The Missing Superpower
The paper identifies a key gap in prior latent-reasoning methods: many gain efficiency by moving into continuous space but lose properties that make explicit CoT compatible with standard autoregressive LLMs. Explicit CoT is naturally left-to-right, probabilistic, likelihood-scored, and compatible with ordinary decoding infrastructure such as the KV cache. Deterministic hidden-state methods such as Coconut keep reasoning close to the LLM but do not define a distribution over reasoning paths, while diffusion-style latent methods such as LaDiR introduce stochastic continuous latents but require iterative denoising and lack the same direct likelihood interface. NF-CoT is designed to make continuous thoughts behave more like language tokens from the model’s perspective. The paper frames the challenge as learning latent CoT without giving up native sampling, scoring, and decoding in the causal language-modeling stream.

NF-CoT’s Core Trick
The core method, NF-CoT, models continuous thoughts with normalizing flows so they can be sampled and scored autoregressively. The paper introduces an LLM-facing thought space, denoted as continuous thought tokens u1:K, whose prompt-conditioned distribution is modeled with a causal Gaussian density parameterized by functions of the prompt and previous thoughts. A shallow invertible flow maps encoder-derived continuous CoT targets e1:K into this u-space, preserving information equivalence while making the representation easier for autoregressive generation. Because the transformation is invertible and has a tractable Jacobian, the model can compute exact likelihoods for latent thoughts using the normalizing-flow change-of-variables formula. Architecturally, continuous-thought positions use an NF head to predict Gaussian parameters, while answer positions use the standard LM head, with both heads sharing the same LLM backbone and causal stream.

How Training Works
The training procedure distills explicit chain-of-thought supervision into continuous reasoning targets and then learns latent reasoning and answer generation jointly.
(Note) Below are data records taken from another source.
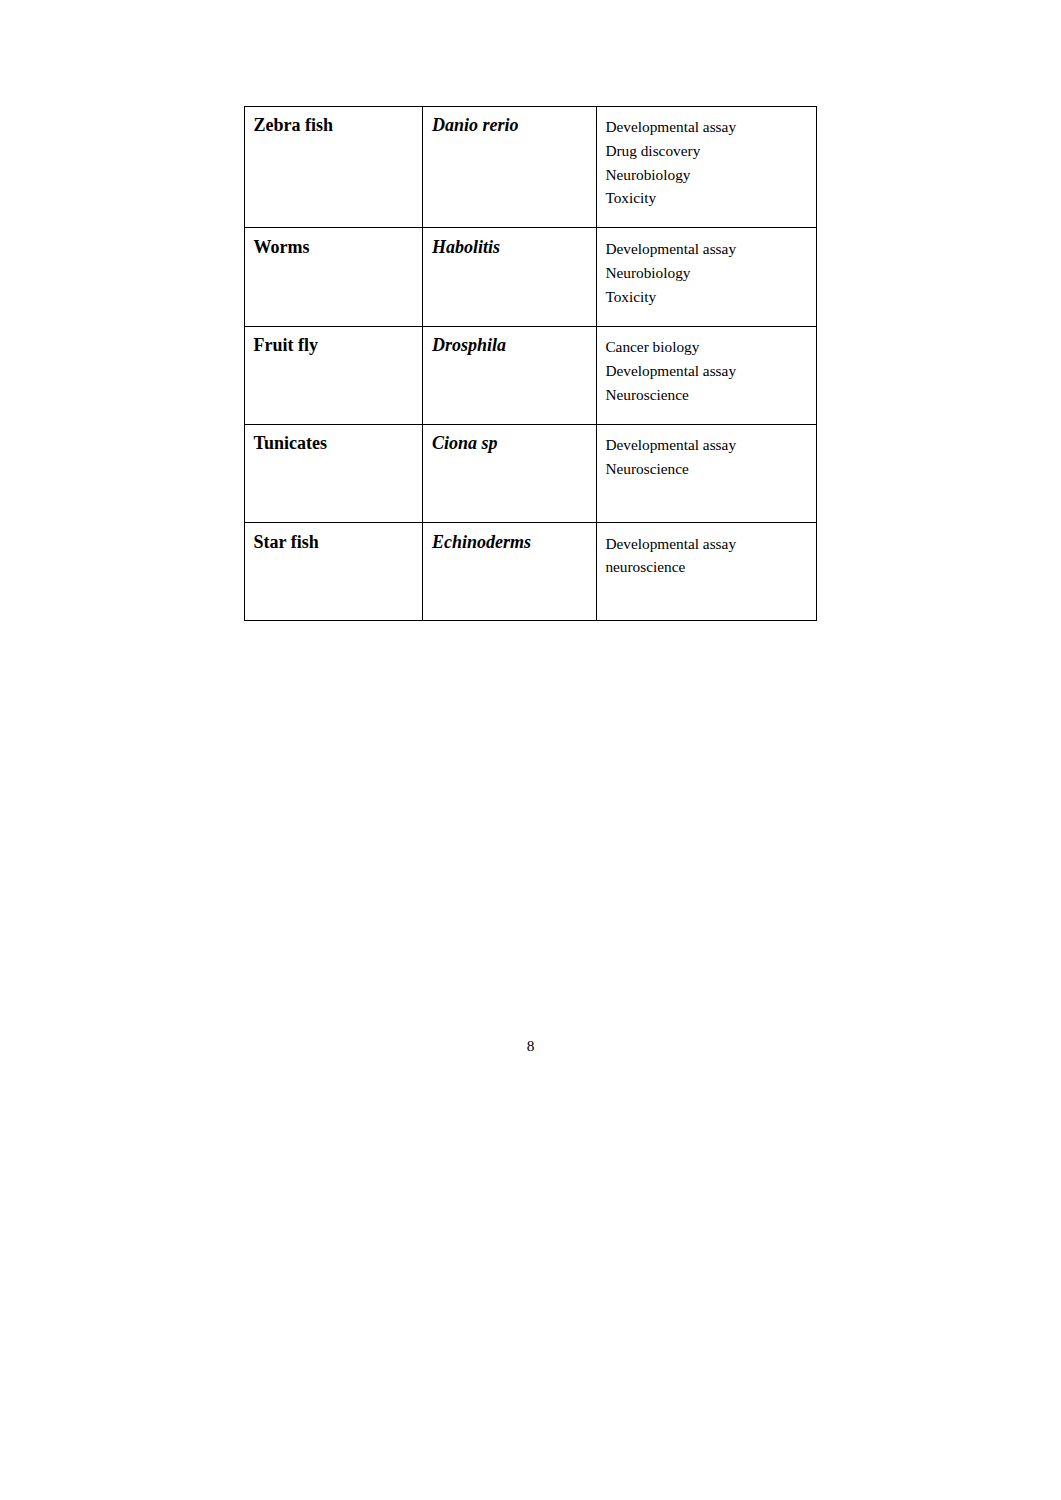| Zebra fish | Danio rerio | Developmental assay Drug discovery Neurobiology Toxicity |
| Worms | Habolitis | Developmental assay Neurobiology Toxicity |
| Fruit fly | Drosphila | Cancer biology Developmental assay Neuroscience |
| Tunicates | Ciona sp | Developmental assay Neuroscience |
| Star fish | Echinoderms | Developmental assay neuroscience |
8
The paper first uses a pretrained CoT encoder, described through a VAE-style continuous CoT setup, and freezes it so that explicit rationales can be converted into continuous targets e1:K. Shallow autoregressive flow blocks then reparameterize these targets into u1:K, and the LLM is trained with a unified supervised objective that combines flow negative log-likelihood for the latent thoughts with standard cross-entropy for the answer tokens. The authors describe a two-stage curriculum in which the LLM backbone is initially frozen while the shallow flow blocks and projection layers align the latent space, followed by end-to-end training of all parameters. The method also adds small Gaussian noise to deterministic target codes during flow training, following practices from TarFlow-style scalable normalizing flows to improve robustness.

What It Buys You
At inference time, NF-CoT samples continuous thoughts directly in u-space from the learned left-to-right autoregressive density, then switches to the LM head to generate the final answer in the same causal pass. The paper emphasizes that this design avoids running the training-time VAE branch and shallow flow blocks during decoding, while preserving compatibility with the original KV cache. In experiments on code-generation benchmarks including MBPP, MBPP+, HumanEval, HumanEval+, and LiveCodeBench v6, the authors report that NF-CoT improves pass rates over explicit-CoT and prior latent-reasoning baselines. They also report that the method substantially reduces intermediate-reasoning cost because the model no longer needs to emit long textual reasoning traces. A further implication is that exact latent likelihoods enable likelihood-based sampling and direct policy-gradient optimization in the continuous reasoning space, extending reinforcement-style refinement beyond discrete token traces.